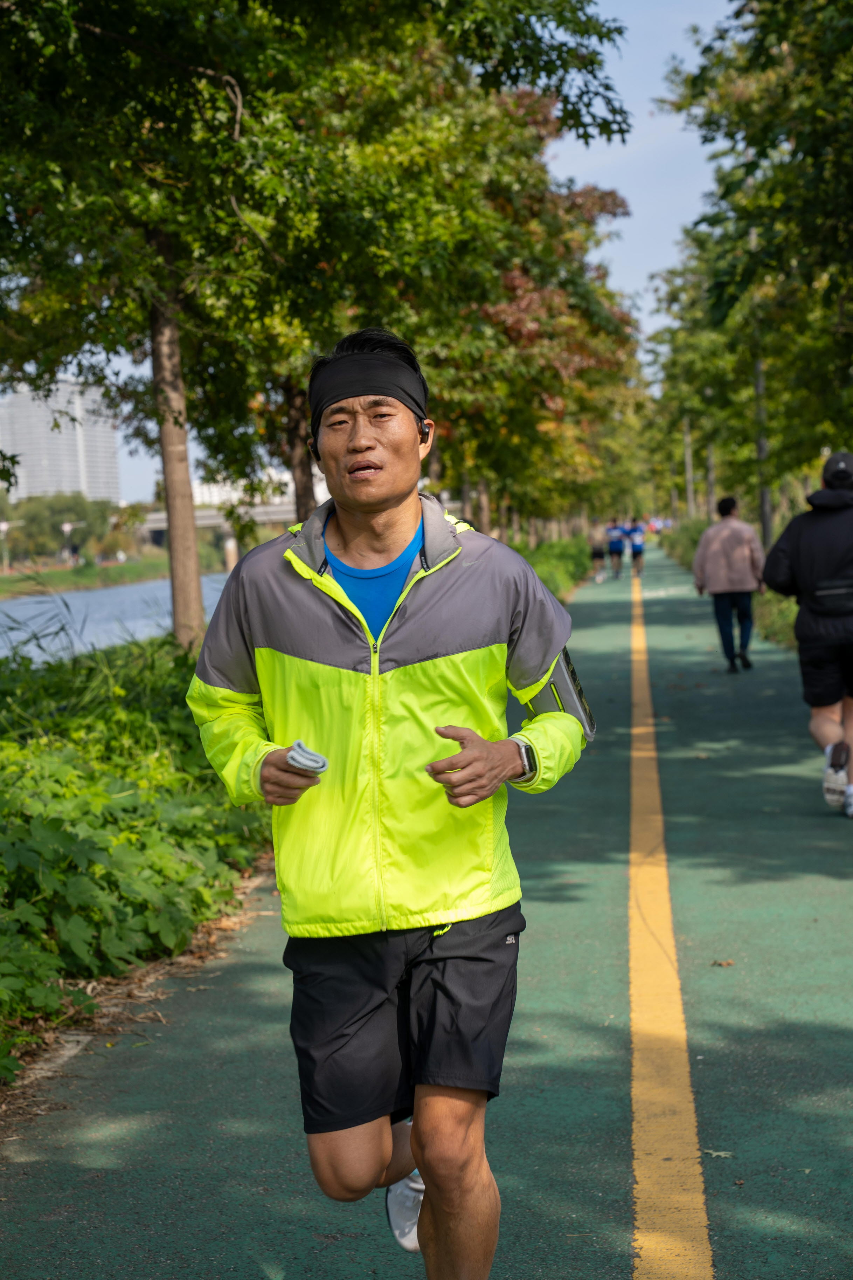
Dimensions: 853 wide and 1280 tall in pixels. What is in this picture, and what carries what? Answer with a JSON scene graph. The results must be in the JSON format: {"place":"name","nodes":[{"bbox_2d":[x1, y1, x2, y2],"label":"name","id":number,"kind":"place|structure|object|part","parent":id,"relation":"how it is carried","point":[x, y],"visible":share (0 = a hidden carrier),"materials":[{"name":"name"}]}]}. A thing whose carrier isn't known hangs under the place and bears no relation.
{"place":"outdoors","nodes":[
{"label":"outdoors","id":0,"kind":"place"},
{"bbox_2d":[0,378,121,505],"label":"high-rise building","id":1,"kind":"structure","parent":0,"point":[100,494],"materials":[{"name":"white"}]},
{"bbox_2d":[0,553,163,598],"label":"far riverbank","id":2,"kind":"structure","parent":0,"point":[13,577],"materials":[{"name":"green plant"}]},
{"bbox_2d":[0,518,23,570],"label":"lamp post","id":3,"kind":"object","parent":2,"relation":"on","point":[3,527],"visible":0.97,"materials":[{"name":"white"}]},
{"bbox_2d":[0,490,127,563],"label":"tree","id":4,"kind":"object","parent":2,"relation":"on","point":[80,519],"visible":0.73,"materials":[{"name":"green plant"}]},
{"bbox_2d":[60,520,82,564],"label":"street lamp","id":5,"kind":"object","parent":2,"relation":"on","point":[66,527],"visible":0.95,"materials":[{"name":"white"}]},
{"bbox_2d":[0,568,237,664],"label":"river","id":6,"kind":"structure","parent":0,"point":[98,594],"materials":[{"name":"liquid"}]},
{"bbox_2d":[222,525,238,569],"label":"bridge pillar","id":7,"kind":"structure","parent":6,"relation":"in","point":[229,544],"materials":[{"name":"white concrete"}]},
{"bbox_2d":[137,471,335,565],"label":"bridge","id":8,"kind":"structure","parent":0,"point":[152,524],"materials":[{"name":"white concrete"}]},
{"bbox_2d":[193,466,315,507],"label":"white building","id":9,"kind":"structure","parent":0,"point":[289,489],"materials":[{"name":"white"}]},
{"bbox_2d":[47,0,736,510],"label":"sky","id":10,"kind":"structure","parent":0,"point":[635,239],"materials":[{"name":"blue"}]},
{"bbox_2d":[1,552,852,1279],"label":"green path","id":11,"kind":"structure","parent":0,"point":[670,657],"materials":[{"name":"green"}]},
{"bbox_2d":[187,327,592,1277],"label":"man","id":12,"kind":"object","parent":11,"relation":"on","point":[386,504],"visible":0.99},
{"bbox_2d":[285,739,328,774],"label":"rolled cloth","id":13,"kind":"object","parent":12,"relation":"in","point":[319,760],"visible":0.87,"materials":[{"name":"white fabric"}]},
{"bbox_2d":[421,419,434,439],"label":"earbud","id":14,"kind":"object","parent":12,"relation":"attached to","point":[429,424],"visible":0.63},
{"bbox_2d":[587,517,607,582],"label":"person","id":15,"kind":"object","parent":11,"relation":"on","point":[595,552],"visible":0.89},
{"bbox_2d":[606,518,625,579],"label":"person","id":16,"kind":"object","parent":11,"relation":"on","point":[615,544],"visible":0.97},
{"bbox_2d":[628,518,645,576],"label":"person","id":17,"kind":"object","parent":11,"relation":"on","point":[638,549],"visible":0.9},
{"bbox_2d":[625,558,714,1276],"label":"yellow line","id":18,"kind":"object","parent":11,"relation":"on","point":[702,1216],"visible":0.95,"materials":[{"name":"yellow paint"}]},
{"bbox_2d":[702,1148,733,1158],"label":"fallen leaf","id":19,"kind":"object","parent":11,"relation":"on","point":[717,1153],"visible":0.7,"materials":[{"name":"grey plant"}]},
{"bbox_2d":[710,958,735,967],"label":"fallen leaf","id":20,"kind":"object","parent":11,"relation":"on","point":[727,963],"visible":0.95,"materials":[{"name":"brown plant"}]},
{"bbox_2d":[692,493,766,674],"label":"man","id":21,"kind":"object","parent":11,"relation":"on","point":[717,604],"visible":0.99},
{"bbox_2d":[761,451,852,817],"label":"man","id":22,"kind":"object","parent":11,"relation":"on","point":[822,722],"visible":1},
{"bbox_2d":[805,577,852,617],"label":"waist bag","id":23,"kind":"object","parent":22,"relation":"on","point":[819,594],"visible":0.96,"materials":[{"name":"black fabric"}]},
{"bbox_2d":[660,518,799,654],"label":"grass verge","id":24,"kind":"structure","parent":0,"point":[762,617],"materials":[{"name":"green plant"}]},
{"bbox_2d":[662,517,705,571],"label":"shrub","id":25,"kind":"object","parent":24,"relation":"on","point":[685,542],"visible":0.33,"materials":[{"name":"green plant"}]},
{"bbox_2d":[683,416,694,519],"label":"pole","id":26,"kind":"object","parent":24,"relation":"on","point":[690,502],"visible":0.55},
{"bbox_2d":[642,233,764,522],"label":"tree","id":27,"kind":"object","parent":24,"relation":"on","point":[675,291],"visible":0.55,"materials":[{"name":"green plant"}]},
{"bbox_2d":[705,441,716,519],"label":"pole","id":28,"kind":"object","parent":24,"relation":"on","point":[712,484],"visible":0.46,"materials":[{"name":"brown wood"}]},
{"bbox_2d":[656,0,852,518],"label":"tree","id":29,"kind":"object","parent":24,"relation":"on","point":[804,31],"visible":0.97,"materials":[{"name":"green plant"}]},
{"bbox_2d":[747,225,773,548],"label":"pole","id":30,"kind":"object","parent":24,"relation":"on","point":[764,454],"visible":0.53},
{"label":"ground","id":31,"kind":"structure","parent":0},
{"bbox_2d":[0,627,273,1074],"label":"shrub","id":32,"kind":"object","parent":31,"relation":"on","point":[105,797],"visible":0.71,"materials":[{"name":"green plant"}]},
{"bbox_2d":[0,0,635,652],"label":"tree","id":33,"kind":"object","parent":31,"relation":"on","point":[317,8],"visible":0.95,"materials":[{"name":"green plant"}]},
{"label":"tree trunk","id":34,"kind":"part","parent":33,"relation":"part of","materials":[{"name":"brown wood"}]},
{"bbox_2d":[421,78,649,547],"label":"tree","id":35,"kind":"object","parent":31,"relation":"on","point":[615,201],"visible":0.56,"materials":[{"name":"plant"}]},
{"bbox_2d":[508,535,592,601],"label":"hedge","id":36,"kind":"object","parent":31,"relation":"on","point":[561,547],"visible":0.28,"materials":[{"name":"green plant"}]},
{"bbox_2d":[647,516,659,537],"label":"person","id":37,"kind":"object","parent":31,"relation":"on","point":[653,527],"visible":0.61}
]}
● ● ● ● ● ● ●
DESCRIPTION OF THE TASK → Leave every image out and retype the entries above word for word.

TASK SOLUTION →
Dimensions: 853 wide and 1280 tall in pixels. What is in this picture, and what carries what? Answer with a JSON scene graph. The results must be in the JSON format: {"place":"name","nodes":[{"bbox_2d":[x1, y1, x2, y2],"label":"name","id":number,"kind":"place|structure|object|part","parent":id,"relation":"how it is carried","point":[x, y],"visible":share (0 = a hidden carrier),"materials":[{"name":"name"}]}]}. A thing whose carrier isn't known hangs under the place and bears no relation.
{"place":"outdoors","nodes":[
{"label":"outdoors","id":0,"kind":"place"},
{"bbox_2d":[0,378,121,505],"label":"high-rise building","id":1,"kind":"structure","parent":0,"point":[100,494],"materials":[{"name":"white"}]},
{"bbox_2d":[0,553,163,598],"label":"far riverbank","id":2,"kind":"structure","parent":0,"point":[13,577],"materials":[{"name":"green plant"}]},
{"bbox_2d":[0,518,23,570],"label":"lamp post","id":3,"kind":"object","parent":2,"relation":"on","point":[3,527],"visible":0.97,"materials":[{"name":"white"}]},
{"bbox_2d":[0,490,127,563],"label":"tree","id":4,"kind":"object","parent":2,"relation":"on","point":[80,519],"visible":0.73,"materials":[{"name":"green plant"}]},
{"bbox_2d":[60,520,82,564],"label":"street lamp","id":5,"kind":"object","parent":2,"relation":"on","point":[66,527],"visible":0.95,"materials":[{"name":"white"}]},
{"bbox_2d":[0,568,237,664],"label":"river","id":6,"kind":"structure","parent":0,"point":[98,594],"materials":[{"name":"liquid"}]},
{"bbox_2d":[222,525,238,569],"label":"bridge pillar","id":7,"kind":"structure","parent":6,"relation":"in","point":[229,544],"materials":[{"name":"white concrete"}]},
{"bbox_2d":[137,471,335,565],"label":"bridge","id":8,"kind":"structure","parent":0,"point":[152,524],"materials":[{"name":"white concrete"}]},
{"bbox_2d":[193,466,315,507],"label":"white building","id":9,"kind":"structure","parent":0,"point":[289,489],"materials":[{"name":"white"}]},
{"bbox_2d":[47,0,736,510],"label":"sky","id":10,"kind":"structure","parent":0,"point":[635,239],"materials":[{"name":"blue"}]},
{"bbox_2d":[1,552,852,1279],"label":"green path","id":11,"kind":"structure","parent":0,"point":[670,657],"materials":[{"name":"green"}]},
{"bbox_2d":[187,327,592,1277],"label":"man","id":12,"kind":"object","parent":11,"relation":"on","point":[386,504],"visible":0.99},
{"bbox_2d":[285,739,328,774],"label":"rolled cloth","id":13,"kind":"object","parent":12,"relation":"in","point":[319,760],"visible":0.87,"materials":[{"name":"white fabric"}]},
{"bbox_2d":[421,419,434,439],"label":"earbud","id":14,"kind":"object","parent":12,"relation":"attached to","point":[429,424],"visible":0.63},
{"bbox_2d":[587,517,607,582],"label":"person","id":15,"kind":"object","parent":11,"relation":"on","point":[595,552],"visible":0.89},
{"bbox_2d":[606,518,625,579],"label":"person","id":16,"kind":"object","parent":11,"relation":"on","point":[615,544],"visible":0.97},
{"bbox_2d":[628,518,645,576],"label":"person","id":17,"kind":"object","parent":11,"relation":"on","point":[638,549],"visible":0.9},
{"bbox_2d":[625,558,714,1276],"label":"yellow line","id":18,"kind":"object","parent":11,"relation":"on","point":[702,1216],"visible":0.95,"materials":[{"name":"yellow paint"}]},
{"bbox_2d":[702,1148,733,1158],"label":"fallen leaf","id":19,"kind":"object","parent":11,"relation":"on","point":[717,1153],"visible":0.7,"materials":[{"name":"grey plant"}]},
{"bbox_2d":[710,958,735,967],"label":"fallen leaf","id":20,"kind":"object","parent":11,"relation":"on","point":[727,963],"visible":0.95,"materials":[{"name":"brown plant"}]},
{"bbox_2d":[692,493,766,674],"label":"man","id":21,"kind":"object","parent":11,"relation":"on","point":[717,604],"visible":0.99},
{"bbox_2d":[761,451,852,817],"label":"man","id":22,"kind":"object","parent":11,"relation":"on","point":[822,722],"visible":1},
{"bbox_2d":[805,577,852,617],"label":"waist bag","id":23,"kind":"object","parent":22,"relation":"on","point":[819,594],"visible":0.96,"materials":[{"name":"black fabric"}]},
{"bbox_2d":[660,518,799,654],"label":"grass verge","id":24,"kind":"structure","parent":0,"point":[762,617],"materials":[{"name":"green plant"}]},
{"bbox_2d":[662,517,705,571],"label":"shrub","id":25,"kind":"object","parent":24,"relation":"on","point":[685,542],"visible":0.33,"materials":[{"name":"green plant"}]},
{"bbox_2d":[683,416,694,519],"label":"pole","id":26,"kind":"object","parent":24,"relation":"on","point":[690,502],"visible":0.55},
{"bbox_2d":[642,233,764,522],"label":"tree","id":27,"kind":"object","parent":24,"relation":"on","point":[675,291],"visible":0.55,"materials":[{"name":"green plant"}]},
{"bbox_2d":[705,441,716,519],"label":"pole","id":28,"kind":"object","parent":24,"relation":"on","point":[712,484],"visible":0.46,"materials":[{"name":"brown wood"}]},
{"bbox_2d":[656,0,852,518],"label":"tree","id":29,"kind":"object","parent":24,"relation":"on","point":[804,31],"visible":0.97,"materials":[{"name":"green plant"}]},
{"bbox_2d":[747,225,773,548],"label":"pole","id":30,"kind":"object","parent":24,"relation":"on","point":[764,454],"visible":0.53},
{"label":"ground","id":31,"kind":"structure","parent":0},
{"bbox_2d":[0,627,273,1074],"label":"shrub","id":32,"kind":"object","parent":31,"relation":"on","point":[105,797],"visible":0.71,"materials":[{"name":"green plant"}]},
{"bbox_2d":[0,0,635,652],"label":"tree","id":33,"kind":"object","parent":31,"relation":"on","point":[317,8],"visible":0.95,"materials":[{"name":"green plant"}]},
{"label":"tree trunk","id":34,"kind":"part","parent":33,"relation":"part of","materials":[{"name":"brown wood"}]},
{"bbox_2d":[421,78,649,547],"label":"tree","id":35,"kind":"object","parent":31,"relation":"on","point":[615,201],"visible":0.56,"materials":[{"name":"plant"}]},
{"bbox_2d":[508,535,592,601],"label":"hedge","id":36,"kind":"object","parent":31,"relation":"on","point":[561,547],"visible":0.28,"materials":[{"name":"green plant"}]},
{"bbox_2d":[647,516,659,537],"label":"person","id":37,"kind":"object","parent":31,"relation":"on","point":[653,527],"visible":0.61}
]}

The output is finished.